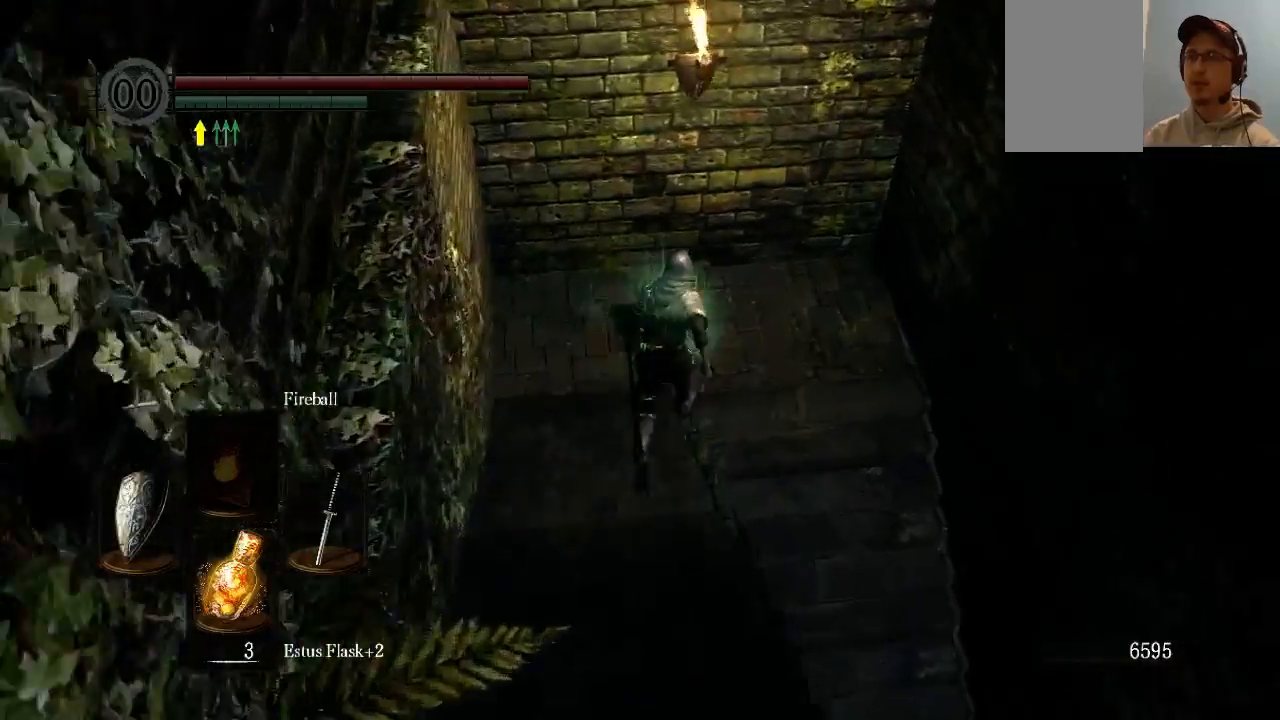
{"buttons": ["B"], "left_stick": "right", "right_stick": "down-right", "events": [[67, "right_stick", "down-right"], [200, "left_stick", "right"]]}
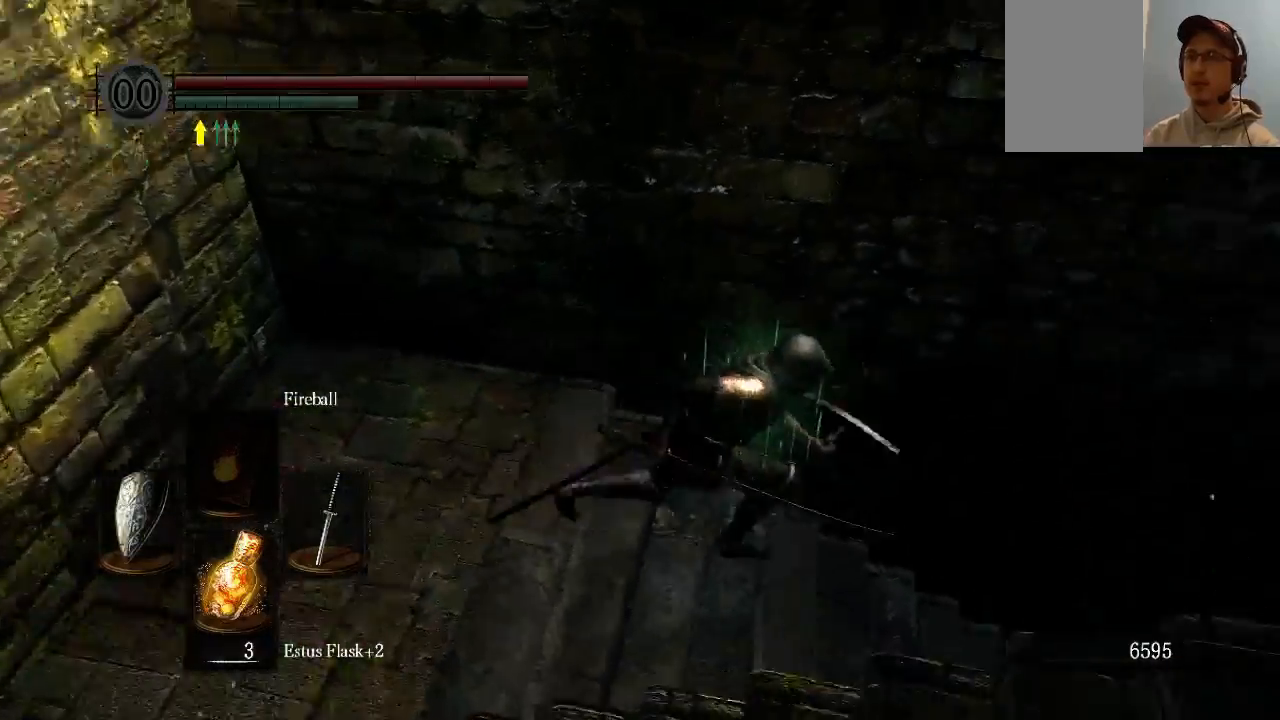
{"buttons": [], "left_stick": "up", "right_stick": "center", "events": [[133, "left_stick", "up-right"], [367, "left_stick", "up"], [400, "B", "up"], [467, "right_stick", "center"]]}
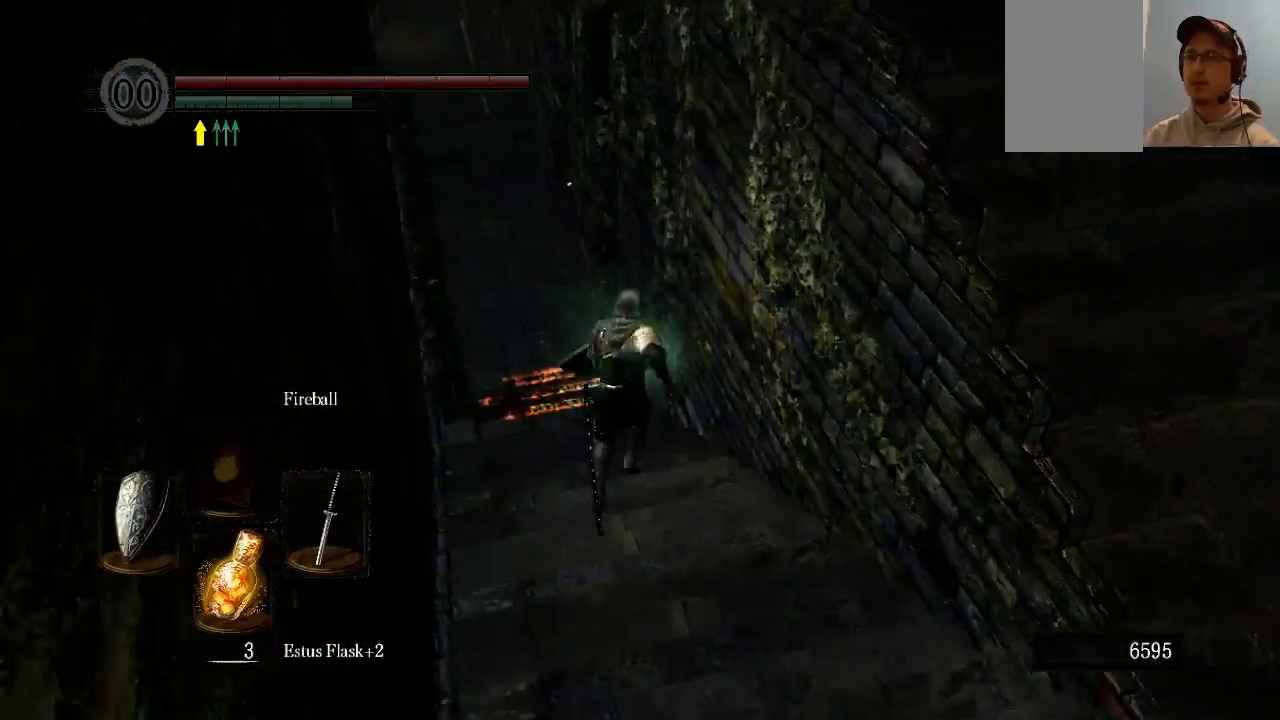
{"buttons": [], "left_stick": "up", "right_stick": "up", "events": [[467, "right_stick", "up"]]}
####################
What to do
Drop the pictures and give every line above again exactly.

Response to the exercise
{"buttons": ["B"], "left_stick": "right", "right_stick": "down-right", "events": [[67, "right_stick", "down-right"], [200, "left_stick", "right"]]}
{"buttons": [], "left_stick": "up", "right_stick": "center", "events": [[133, "left_stick", "up-right"], [367, "left_stick", "up"], [400, "B", "up"], [467, "right_stick", "center"]]}
{"buttons": [], "left_stick": "up", "right_stick": "up", "events": [[467, "right_stick", "up"]]}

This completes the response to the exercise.